### What to do:
- A) In the article on single-payer healthcare, what share of Americans favored "Medicare for All" in the March Kaiser Family Foundation poll?
- B) Say whether each statement agrees with the article on single-payer healthcare. Answer yes or no, and quote the deciding words.
(i) Brian Schatz is a Democratic senator from Hawaii.
(ii) Joseph Overton was once a senior vice president of the Mackinac Center for Public Policy.
(iii) Support in the poll rises when the plan is called "single-payer."
- C) Turn the paragraph of the article on single-payer healthcare that begins "Already the public has become more amenable" into a short list that keeps its main facts.

### Text under study:
== Segment start ==
Although single-payer healthcare is unlikely to be enacted in the next few years given Republican control of the White House and Senate, Democrats, egged on by the hard Left, are hoping to push public opinion — and, if possible, the law — in that direction, Bloomberg reports.
Sahil Kapur writes:
Their aim for now is to shift the health care debate. By making single-payer health care — a model under which all Americans would get their insurance from a single government plan — the progressive position, advocates argue that gives Democrats representing conservative areas of the country political cover to support more modest proposals to expand the government’s role in health insurance.
“Everybody understands we’re not going to get Medicare for All enacted in January. But it’s a marker about where we want to land, which is to say we want everybody to have health care,” Democratic Senator Brian Schatz of Hawaii said in an interview. “This is about moving the so-called Overton window.”
The Overton window — named for its originator, Joseph Overton, former senior vice president of the free-market Mackinac Center for Public Policy — describes the range of ideas that are acceptable to the public. As the window moves over time, ideas once considered unthinkable become politically possible.
Over the past century, progressives have steadily pushed the Overton window to the left on a range of issues, including healthcare, slowly but surely transforming the healthcare system from one based on free markets to one based on government subsidies and control. (Not coincidentally, during that same time period, healthcare has become slow, bureaucratic, and outrageously expensive.) Many observers feared that ObamaCare, the latest manifestation of this shift in public opinion, was just another step down the road to single-payer healthcare, and their fears appear to have been well-founded.
Already the public has become more amenable to single-payer, particularly if it is disguised as “Medicare for All,” as Senator Bernie Sanders’ (I-Vt.) proposed legislation calls it. A March Kaiser Family Foundation poll found that 59 percent of Americans favor “Medicare for All,” though that number drops to 53 percent when the plan is called “single-payer.” Even higher numbers support “Medicaid buy-in” and optional “Medicare for All” proposals.
The popularity of socialized medicine is reflected in the fact that Sanders’ bill — despite the fact that it has been estimated to cost some $33 trillion over its first decade — “is backed by numerous Democratic senators considering 2020 presidential bids, including New Jersey’s Cory Booker, New York’s Kirsten Gillibrand, California’s Kamala Harris, and Elizabeth Warren of Massachusetts,” pens Kapur. Newly elected progressive firebrands such as New York’s Alexandria Ocasio-Cortez and Minnesota’s Ilhan Omar are huge supporters of “Medicare for All,” and former President Barack Obama has also endorsed the idea.
== Segment end ==
### Supplied data:
== Segment start ==
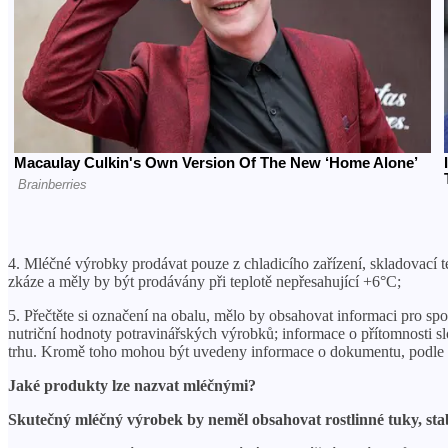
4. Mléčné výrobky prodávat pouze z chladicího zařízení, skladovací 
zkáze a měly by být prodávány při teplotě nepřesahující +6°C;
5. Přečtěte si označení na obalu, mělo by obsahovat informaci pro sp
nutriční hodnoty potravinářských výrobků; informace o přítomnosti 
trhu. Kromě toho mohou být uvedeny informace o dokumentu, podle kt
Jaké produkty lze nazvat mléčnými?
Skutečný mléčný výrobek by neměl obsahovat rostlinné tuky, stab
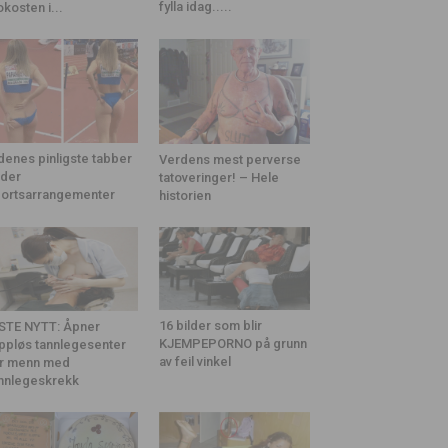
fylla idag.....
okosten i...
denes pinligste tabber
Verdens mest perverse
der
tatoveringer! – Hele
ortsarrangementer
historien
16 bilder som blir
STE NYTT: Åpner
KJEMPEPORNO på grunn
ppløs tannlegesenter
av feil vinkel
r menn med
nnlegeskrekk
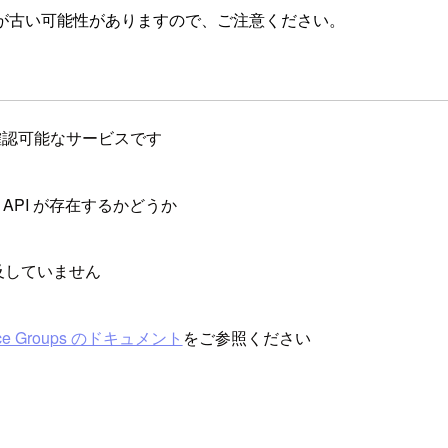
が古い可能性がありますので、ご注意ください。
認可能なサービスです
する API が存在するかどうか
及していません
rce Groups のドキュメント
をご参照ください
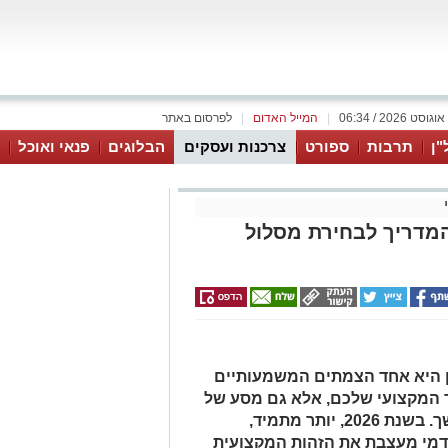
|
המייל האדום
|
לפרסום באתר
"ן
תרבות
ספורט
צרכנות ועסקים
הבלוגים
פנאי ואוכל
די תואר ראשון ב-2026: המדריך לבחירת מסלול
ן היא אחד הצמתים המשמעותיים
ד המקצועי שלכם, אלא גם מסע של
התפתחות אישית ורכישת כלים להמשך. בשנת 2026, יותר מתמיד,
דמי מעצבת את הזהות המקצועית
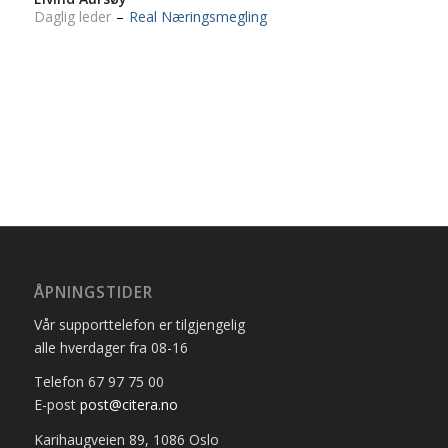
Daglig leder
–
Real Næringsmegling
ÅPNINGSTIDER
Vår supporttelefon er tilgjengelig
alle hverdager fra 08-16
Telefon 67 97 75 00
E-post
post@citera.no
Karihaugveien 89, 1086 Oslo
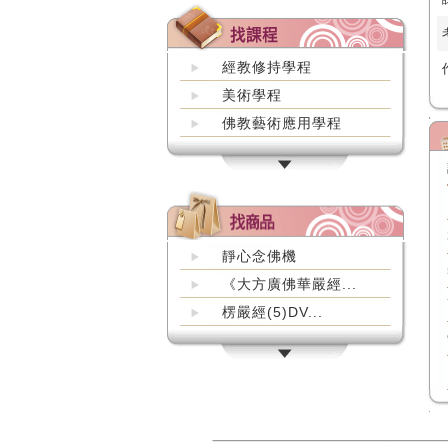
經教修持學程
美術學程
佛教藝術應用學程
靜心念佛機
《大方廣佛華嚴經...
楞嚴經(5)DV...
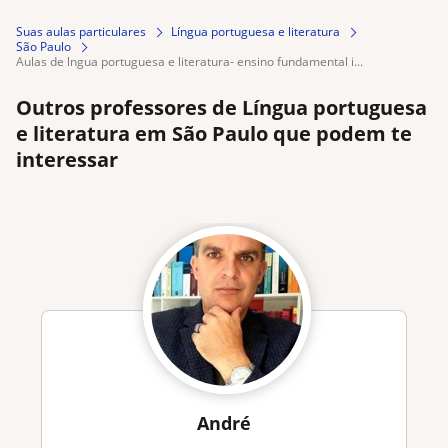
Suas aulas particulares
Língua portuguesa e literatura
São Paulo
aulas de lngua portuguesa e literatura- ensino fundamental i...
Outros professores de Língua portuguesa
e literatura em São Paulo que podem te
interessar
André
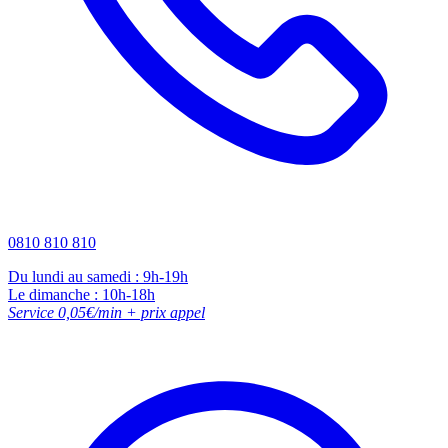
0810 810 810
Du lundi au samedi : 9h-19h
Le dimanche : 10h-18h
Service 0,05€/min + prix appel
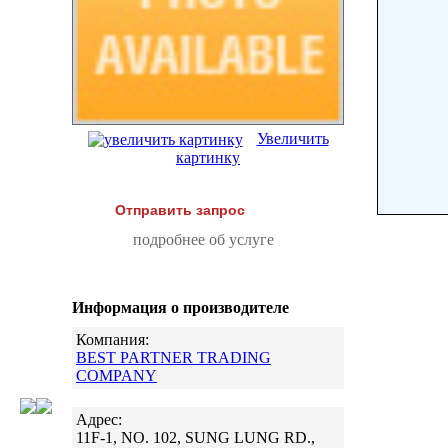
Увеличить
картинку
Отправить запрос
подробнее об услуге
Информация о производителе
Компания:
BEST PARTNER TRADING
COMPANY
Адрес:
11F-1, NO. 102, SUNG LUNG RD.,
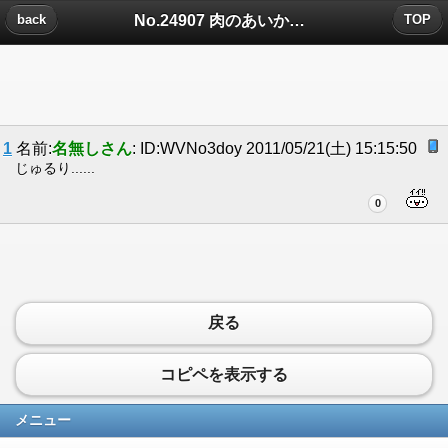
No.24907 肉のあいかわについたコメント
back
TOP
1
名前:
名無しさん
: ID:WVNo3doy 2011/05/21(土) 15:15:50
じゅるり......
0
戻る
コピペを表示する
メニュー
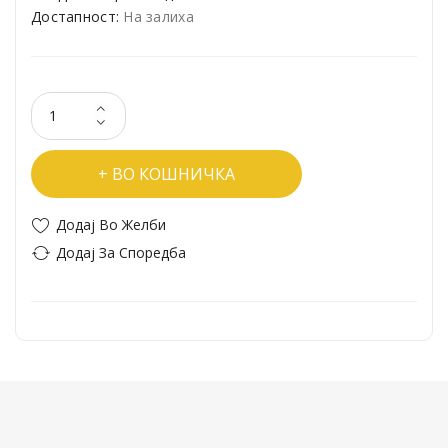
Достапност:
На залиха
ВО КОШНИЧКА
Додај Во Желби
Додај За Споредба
== Segment end ==
### Task responses:
- A) 59 percent

- B)
(i) Yes: "Democratic Senator Brian Schatz of Hawaii"
(ii) Yes: "former senior vice president of the free-market Mackinac Center for Public Policy"
(iii) No: "that number drops to 53 percent when the plan is called “single-payer.”"

- C)
- The public has grown more open to single-payer, especially when it is called "Medicare for All," as in Senator Bernie Sanders' (I-Vt.) proposed legislation.
- A March Kaiser Family Foundation poll found that 59 percent of Americans favor "Medicare for All."
- Support drops to 53 percent when the plan is called "single-payer."
- "Medicaid buy-in" and optional "Medicare for All" proposals draw even higher support.